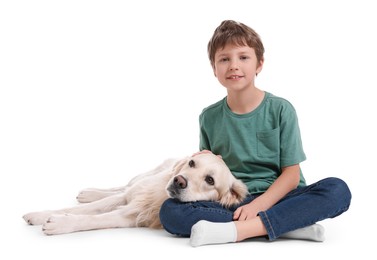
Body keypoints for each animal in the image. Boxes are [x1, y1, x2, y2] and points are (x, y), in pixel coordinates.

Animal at [22, 153, 247, 235]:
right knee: (125, 186)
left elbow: (94, 218)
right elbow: (89, 209)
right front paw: (40, 215)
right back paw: (88, 193)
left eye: (210, 180)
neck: (160, 197)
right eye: (192, 163)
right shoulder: (130, 198)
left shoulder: (129, 215)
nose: (179, 180)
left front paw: (60, 223)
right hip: (147, 176)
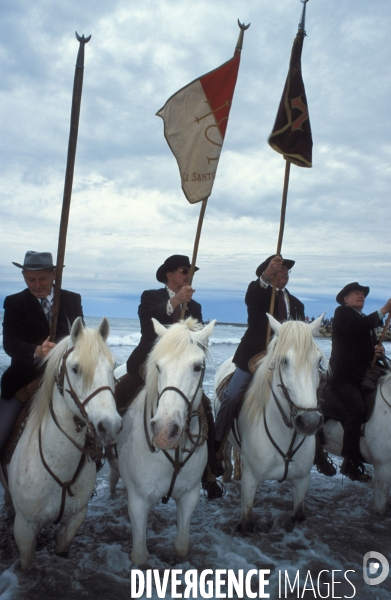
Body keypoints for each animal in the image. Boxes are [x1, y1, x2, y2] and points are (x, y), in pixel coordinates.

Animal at [108, 316, 216, 564]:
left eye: (198, 367)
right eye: (157, 366)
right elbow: (139, 555)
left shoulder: (189, 496)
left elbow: (182, 546)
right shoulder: (138, 502)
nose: (165, 432)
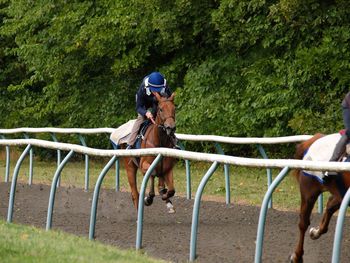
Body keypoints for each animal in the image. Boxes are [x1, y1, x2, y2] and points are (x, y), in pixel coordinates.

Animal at [292, 134, 350, 263]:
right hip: (309, 191)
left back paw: (316, 232)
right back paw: (297, 256)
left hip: (339, 192)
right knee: (303, 223)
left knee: (329, 205)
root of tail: (316, 137)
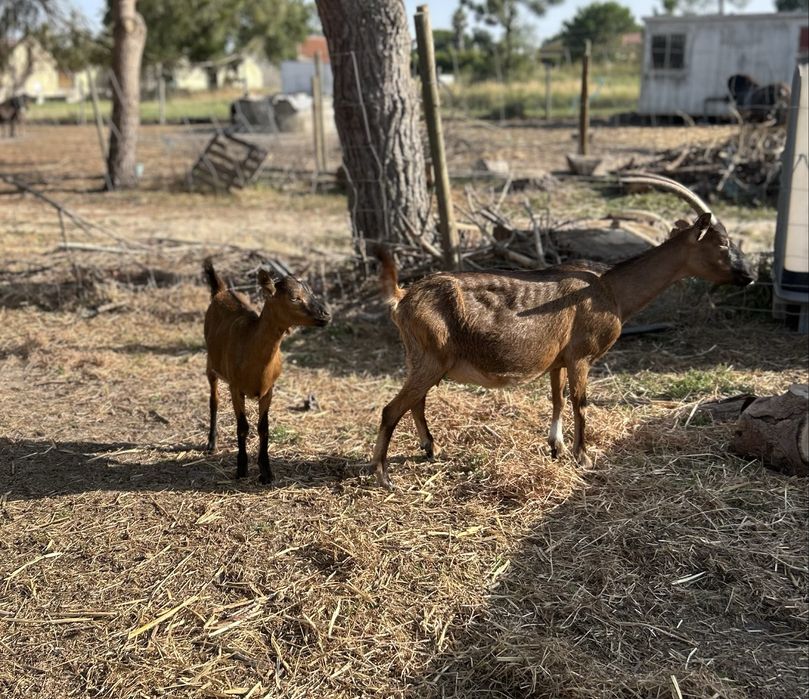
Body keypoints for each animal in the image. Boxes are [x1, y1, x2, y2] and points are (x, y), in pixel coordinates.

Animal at [203, 259, 331, 483]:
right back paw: (211, 443)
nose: (325, 315)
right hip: (211, 364)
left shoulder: (269, 390)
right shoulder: (236, 388)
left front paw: (266, 472)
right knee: (214, 400)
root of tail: (222, 291)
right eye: (294, 297)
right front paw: (242, 469)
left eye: (311, 293)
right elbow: (243, 427)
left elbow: (264, 428)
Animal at [371, 174, 756, 489]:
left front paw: (555, 447)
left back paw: (429, 449)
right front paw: (583, 457)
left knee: (416, 403)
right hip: (431, 359)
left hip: (421, 359)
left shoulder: (558, 360)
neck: (610, 290)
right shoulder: (581, 356)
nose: (749, 276)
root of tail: (402, 297)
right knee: (391, 409)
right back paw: (383, 474)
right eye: (722, 244)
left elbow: (556, 398)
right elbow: (579, 402)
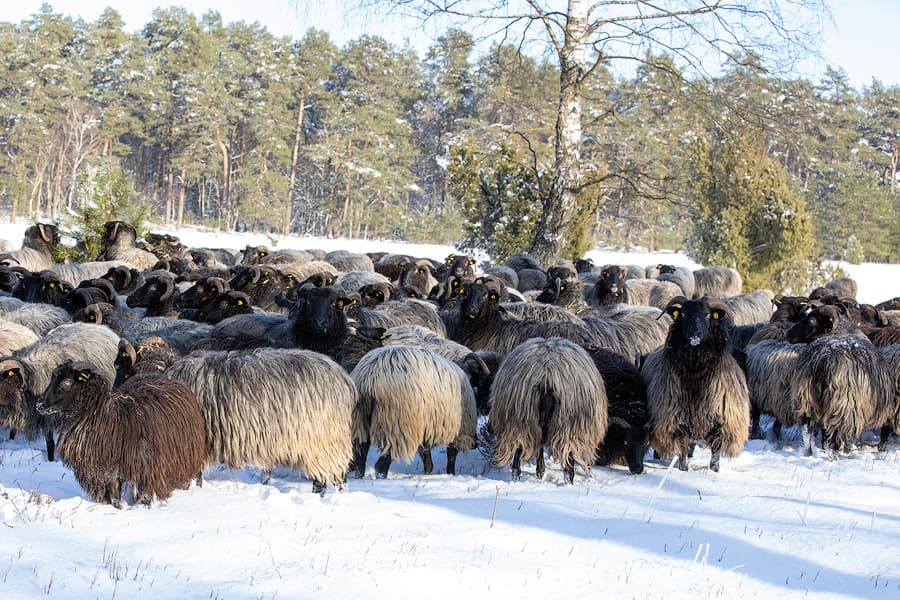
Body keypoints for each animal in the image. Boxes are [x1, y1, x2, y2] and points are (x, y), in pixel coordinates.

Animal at [36, 358, 205, 508]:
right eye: (52, 378)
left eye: (66, 383)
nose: (39, 404)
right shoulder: (102, 473)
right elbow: (113, 500)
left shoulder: (144, 469)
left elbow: (141, 498)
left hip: (189, 451)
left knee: (197, 474)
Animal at [350, 346, 478, 478]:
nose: (476, 443)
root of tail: (370, 378)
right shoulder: (459, 430)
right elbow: (451, 455)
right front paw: (450, 474)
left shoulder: (425, 430)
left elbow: (427, 458)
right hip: (396, 426)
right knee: (380, 465)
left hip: (359, 422)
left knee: (359, 462)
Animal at [488, 336, 608, 486]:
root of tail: (547, 376)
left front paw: (540, 472)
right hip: (568, 427)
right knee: (568, 465)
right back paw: (568, 483)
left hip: (520, 420)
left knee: (518, 456)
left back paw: (519, 478)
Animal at [640, 298, 752, 472]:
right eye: (683, 314)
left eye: (707, 315)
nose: (694, 334)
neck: (696, 372)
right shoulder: (676, 419)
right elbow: (682, 449)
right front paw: (683, 469)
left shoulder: (721, 421)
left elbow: (715, 452)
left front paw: (714, 470)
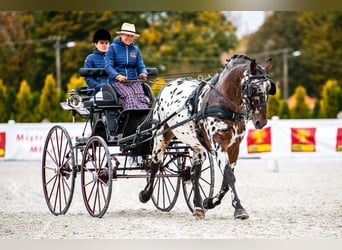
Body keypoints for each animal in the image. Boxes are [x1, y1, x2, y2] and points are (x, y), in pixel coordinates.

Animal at [138, 54, 276, 219]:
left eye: (268, 87)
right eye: (253, 88)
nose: (261, 121)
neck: (224, 103)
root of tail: (166, 86)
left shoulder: (234, 146)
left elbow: (226, 180)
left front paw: (209, 202)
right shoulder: (219, 144)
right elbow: (229, 175)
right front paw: (239, 209)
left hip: (198, 145)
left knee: (194, 173)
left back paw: (198, 206)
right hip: (161, 137)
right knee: (155, 164)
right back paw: (145, 194)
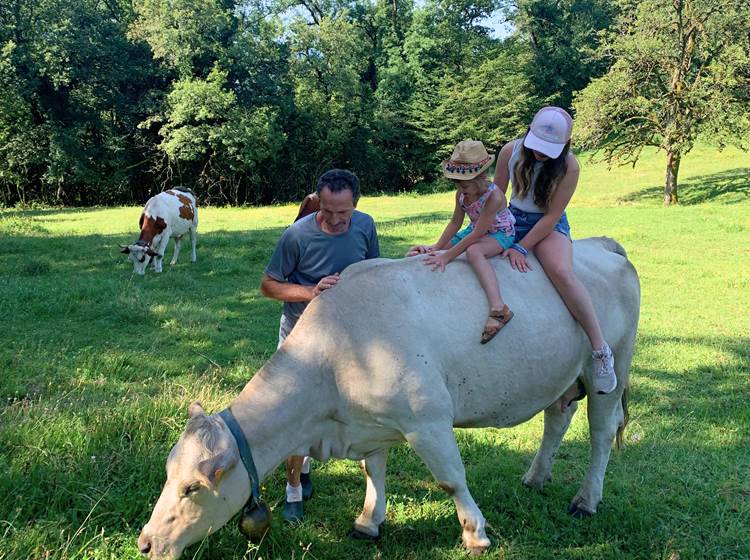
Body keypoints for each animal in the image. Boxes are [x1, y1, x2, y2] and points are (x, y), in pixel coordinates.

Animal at [137, 236, 640, 560]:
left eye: (192, 487)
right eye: (166, 475)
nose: (145, 542)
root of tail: (600, 244)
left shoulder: (428, 419)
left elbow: (451, 479)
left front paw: (476, 534)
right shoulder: (368, 424)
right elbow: (373, 472)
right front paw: (368, 522)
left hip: (609, 368)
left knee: (600, 435)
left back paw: (585, 501)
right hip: (562, 375)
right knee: (557, 417)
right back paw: (535, 477)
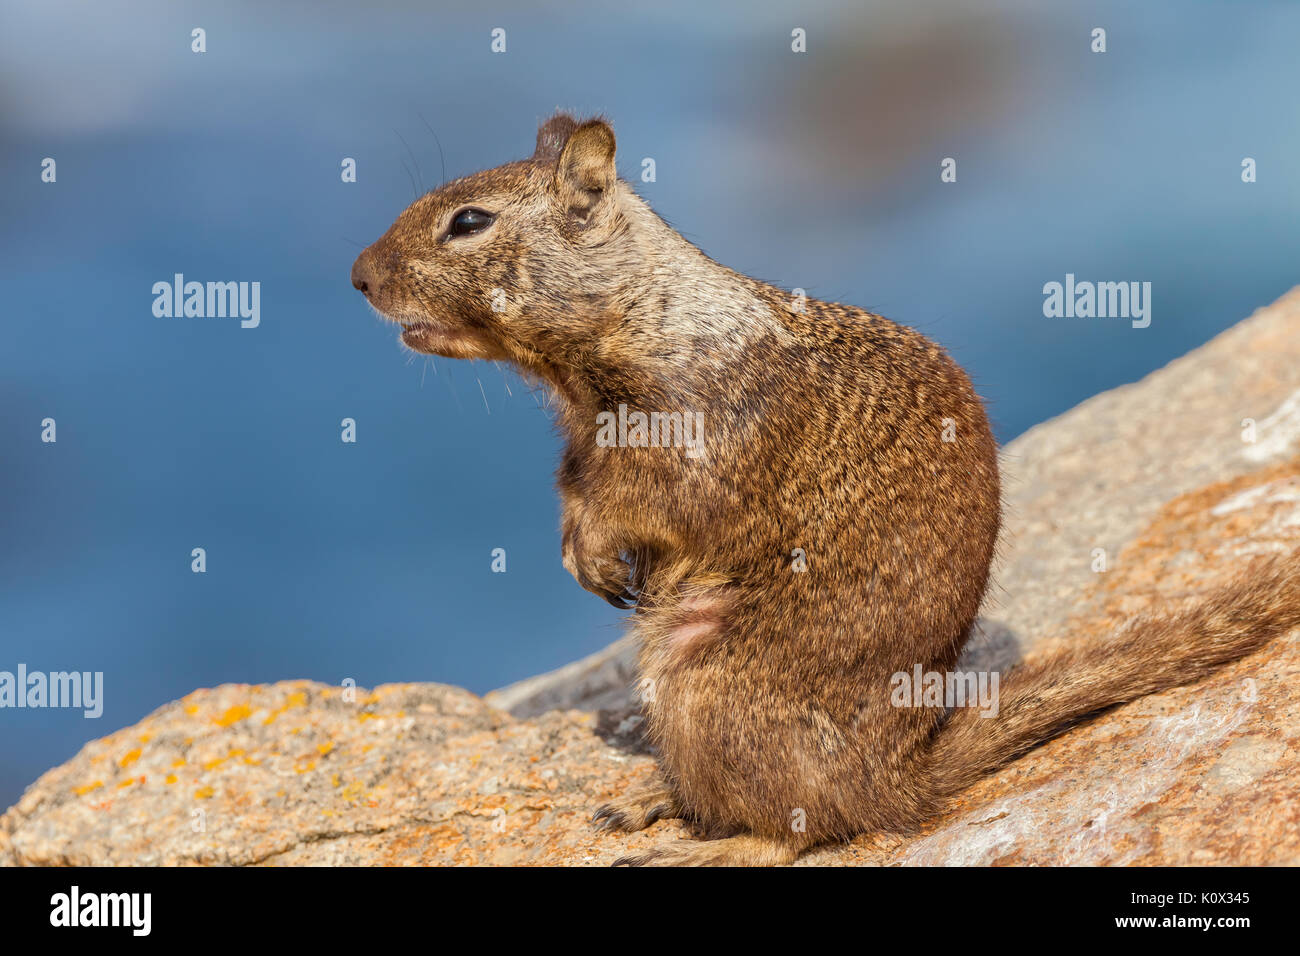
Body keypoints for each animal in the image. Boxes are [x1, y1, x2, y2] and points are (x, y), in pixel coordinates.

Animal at [351, 111, 1300, 868]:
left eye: (468, 222)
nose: (359, 275)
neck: (630, 327)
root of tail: (898, 777)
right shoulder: (580, 448)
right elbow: (573, 492)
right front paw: (577, 552)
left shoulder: (694, 441)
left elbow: (652, 503)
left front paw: (597, 550)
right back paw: (655, 798)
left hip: (708, 687)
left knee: (802, 828)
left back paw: (702, 846)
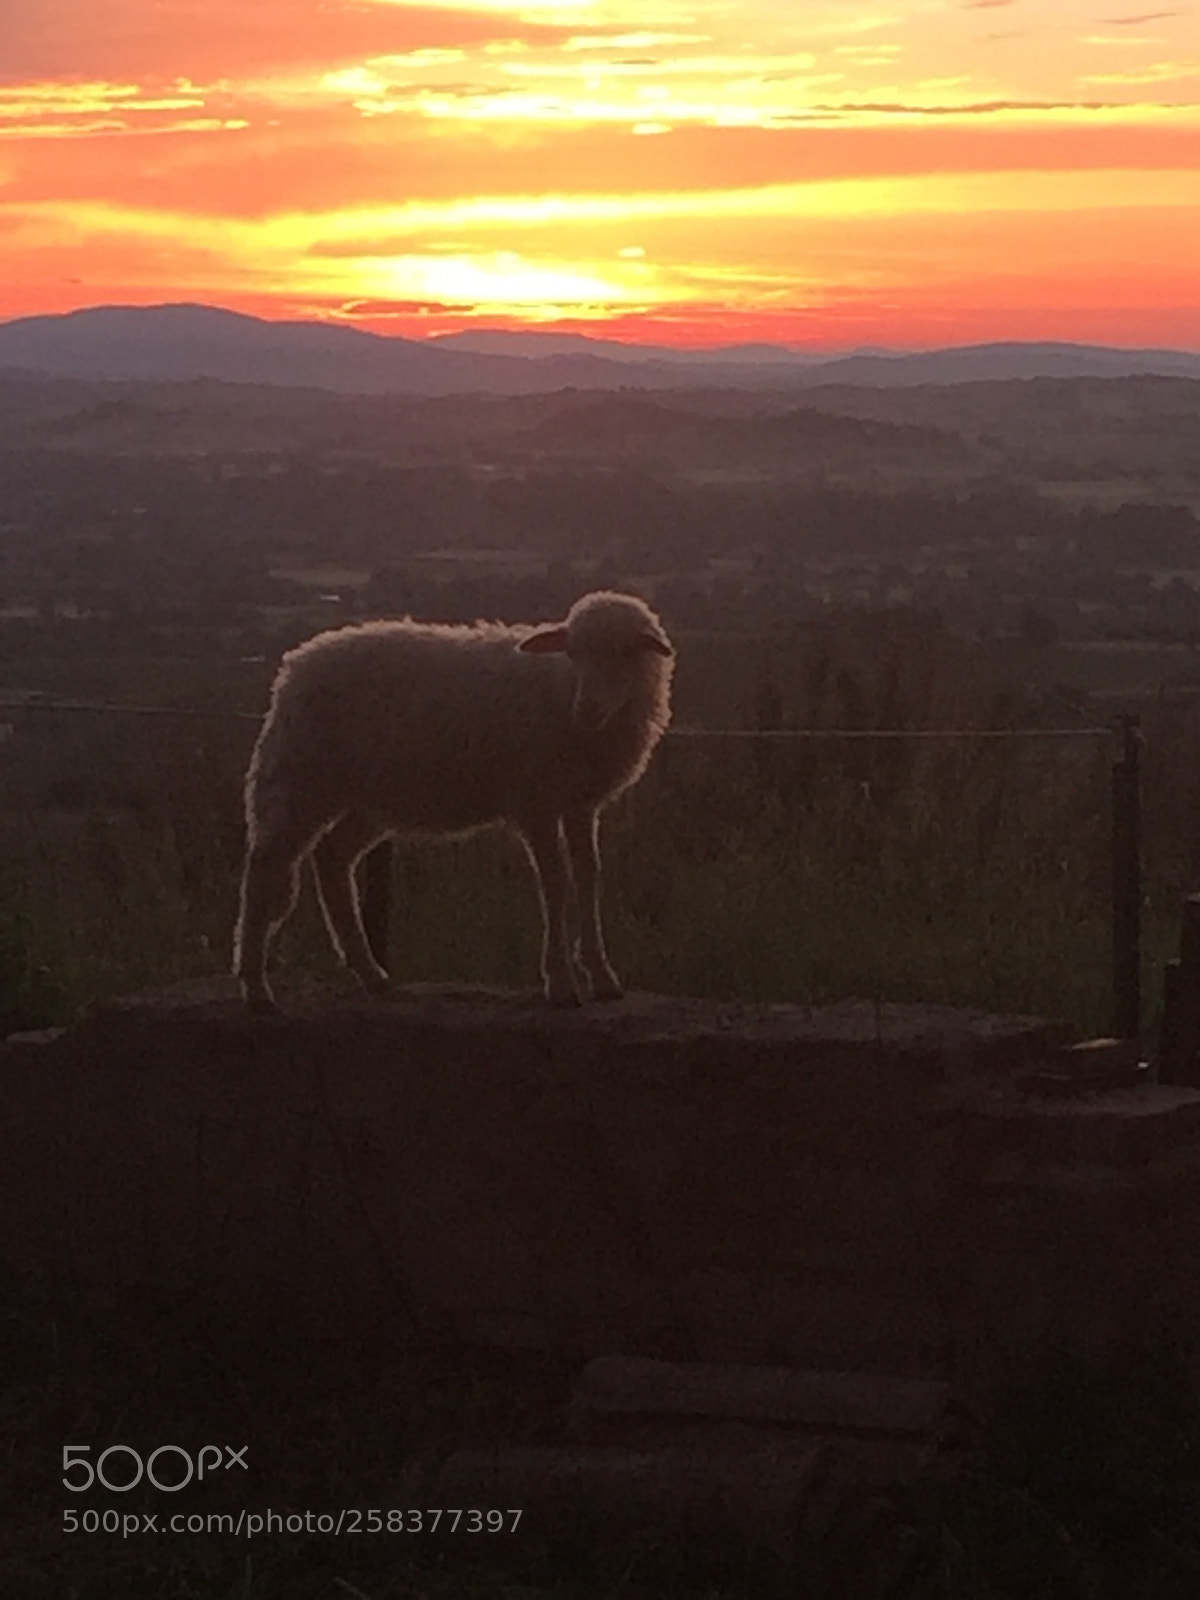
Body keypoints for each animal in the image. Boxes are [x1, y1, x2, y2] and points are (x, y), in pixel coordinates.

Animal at [233, 590, 674, 1011]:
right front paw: (561, 982)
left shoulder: (580, 803)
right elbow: (555, 882)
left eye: (626, 652)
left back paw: (371, 973)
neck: (562, 688)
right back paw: (256, 986)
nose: (586, 709)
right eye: (573, 653)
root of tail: (296, 662)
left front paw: (602, 976)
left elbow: (587, 876)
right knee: (264, 869)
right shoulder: (537, 802)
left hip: (369, 798)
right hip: (298, 775)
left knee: (332, 858)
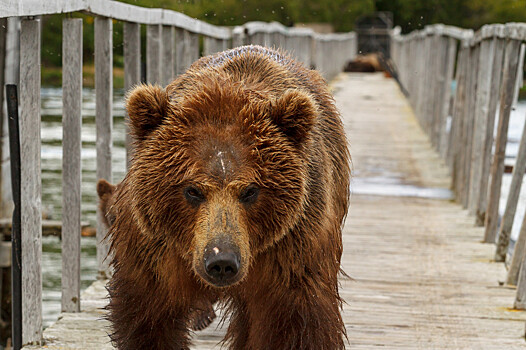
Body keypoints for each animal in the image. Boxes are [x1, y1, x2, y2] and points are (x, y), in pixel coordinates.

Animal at [105, 45, 352, 348]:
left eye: (250, 190)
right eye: (192, 190)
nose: (221, 261)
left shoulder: (294, 248)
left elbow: (295, 324)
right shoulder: (155, 250)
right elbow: (148, 318)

:::::

◆ **YOUR TASK**
The output must match the records word for word, except that no pictures appear.

◆ **TASK ANSWER**
Body keypoints for each animal in the image. Boxes are [x1, y1, x2, y2] and points are (x, y), in pixel coordinates.

Animal at [22, 153, 247, 235]:
right knee: (125, 186)
left elbow: (94, 218)
right elbow: (89, 209)
right front paw: (40, 215)
right back paw: (88, 193)
left eye: (210, 180)
neck: (160, 197)
right eye: (192, 163)
right shoulder: (130, 198)
left shoulder: (129, 215)
nose: (179, 180)
left front paw: (60, 223)
right hip: (147, 176)
Body keypoints for each animal in the image. Boxes are [x1, y1, x2, y2] and points are (x, y), in pixel coordinates.

Animal at [108, 316, 216, 564]:
left eye: (198, 367)
right eye: (157, 366)
right elbow: (139, 555)
left shoulder: (189, 496)
left elbow: (182, 546)
right shoulder: (138, 502)
nose: (165, 432)
Body keypoints for each animal in the image. Boxes are [x1, y1, x2, y2] and points are (x, y), in pixel coordinates.

Animal at [292, 134, 350, 263]:
right hip: (309, 191)
left back paw: (316, 232)
right back paw: (297, 256)
left hip: (339, 192)
right knee: (303, 223)
left knee: (329, 205)
root of tail: (316, 137)
Body keypoints for each animal in the image. Boxes are [x1, y1, x2, y2] and points are (x, y), in pixel coordinates.

Animal at [203, 259, 331, 483]:
right back paw: (211, 443)
nose: (325, 315)
right hip: (211, 364)
left shoulder: (269, 390)
right shoulder: (236, 388)
left front paw: (266, 472)
right knee: (214, 400)
root of tail: (222, 291)
right eye: (294, 297)
right front paw: (242, 469)
left eye: (311, 293)
right elbow: (243, 427)
left elbow: (264, 428)
Animal at [371, 174, 756, 489]:
left front paw: (555, 447)
left back paw: (429, 449)
right front paw: (583, 457)
left knee: (416, 403)
right hip: (431, 359)
left hip: (421, 359)
left shoulder: (558, 360)
neck: (610, 290)
right shoulder: (581, 356)
nose: (749, 276)
root of tail: (402, 297)
right knee: (391, 409)
right back paw: (383, 474)
right eye: (722, 244)
left elbow: (556, 398)
right elbow: (579, 402)
Body keypoints for each animal in the image. Boxes are [x1, y1, x2, y2] and points are (x, y), in pixel coordinates.

Animal at [36, 358, 205, 508]:
right eye: (52, 378)
left eye: (66, 383)
nose: (39, 404)
right shoulder: (102, 473)
right elbow: (113, 500)
left shoulder: (144, 469)
left elbow: (141, 498)
left hip: (189, 451)
left knee: (197, 474)
Animal at [350, 346, 478, 478]:
nose: (476, 443)
root of tail: (370, 378)
right shoulder: (459, 430)
right elbow: (451, 455)
right front paw: (450, 474)
left shoulder: (425, 430)
left elbow: (427, 458)
right hip: (396, 426)
right knee: (380, 465)
left hip: (359, 422)
left knee: (359, 462)
Animal at [488, 336, 608, 486]:
root of tail: (547, 376)
left front paw: (540, 472)
right hip: (568, 427)
right knee: (568, 465)
right back paw: (568, 483)
left hip: (520, 420)
left knee: (518, 456)
left back paw: (519, 478)
Animal at [640, 298, 752, 472]:
right eye: (683, 314)
left eye: (707, 315)
nose: (694, 334)
neck: (696, 372)
right shoulder: (676, 419)
right elbow: (682, 449)
right front paw: (683, 469)
left shoulder: (721, 421)
left elbow: (715, 452)
left front paw: (714, 470)
Body keypoints for each animal in the image. Boxes are [x1, y1, x2, y2] and points are (x, y), in pixel coordinates.

Animal at [138, 54, 276, 219]:
left eye: (268, 87)
right eye: (253, 88)
nose: (261, 121)
neck: (224, 103)
root of tail: (166, 86)
left shoulder: (234, 146)
left elbow: (226, 180)
left front paw: (209, 202)
right shoulder: (219, 144)
right elbow: (229, 175)
right front paw: (239, 209)
left hip: (198, 145)
left knee: (194, 173)
left back paw: (198, 206)
right hip: (161, 137)
right knee: (155, 164)
right back paw: (145, 194)
Body keypoints for each animal in the image. Boxes are [x1, y1, x2, y2] and points are (x, y), in pixel coordinates.

Animal at [137, 236, 640, 560]:
left eye: (192, 487)
right eye: (166, 475)
nose: (145, 542)
root of tail: (600, 244)
left shoulder: (428, 419)
left elbow: (451, 479)
left front paw: (476, 534)
right shoulder: (368, 424)
right elbow: (373, 472)
right front paw: (368, 522)
left hip: (609, 368)
left knee: (600, 435)
left back paw: (585, 501)
right hip: (562, 375)
right knee: (557, 417)
right back paw: (535, 477)
Body keypoints for each animal in the image. Boxes are [x1, y1, x2, y2] and points are (x, y), in pixel coordinates.

Animal at [351, 111, 1300, 868]:
left eye: (468, 222)
nose: (359, 275)
neck: (630, 327)
root of tail: (898, 777)
right shoulder: (580, 448)
right elbow: (573, 492)
right front paw: (577, 552)
left shoulder: (694, 441)
left elbow: (652, 503)
left front paw: (597, 550)
right back paw: (655, 798)
left hip: (708, 687)
left knee: (802, 828)
left back paw: (702, 846)
Body keypoints for each animal in the image. Boxes are [x1, y1, x2, y2] and points are (x, y), in pixel coordinates.

Animal at [233, 590, 674, 1011]:
right front paw: (561, 982)
left shoulder: (580, 803)
right elbow: (555, 882)
left eye: (626, 652)
left back paw: (371, 973)
neck: (562, 688)
right back paw: (256, 986)
nose: (586, 709)
right eye: (573, 653)
root of tail: (296, 662)
left front paw: (602, 976)
left elbow: (587, 876)
right knee: (264, 869)
right shoulder: (537, 802)
left hip: (369, 798)
right hip: (298, 775)
left knee: (332, 858)
Body keypoints for each animal in the image. Boxes are [x1, y1, x2, y2] and points are (x, y), in pixel coordinates.

Animal at [105, 45, 352, 348]:
left eye: (250, 190)
right eye: (192, 190)
nose: (221, 261)
left shoulder: (294, 248)
left elbow: (295, 324)
right shoulder: (155, 250)
right elbow: (148, 318)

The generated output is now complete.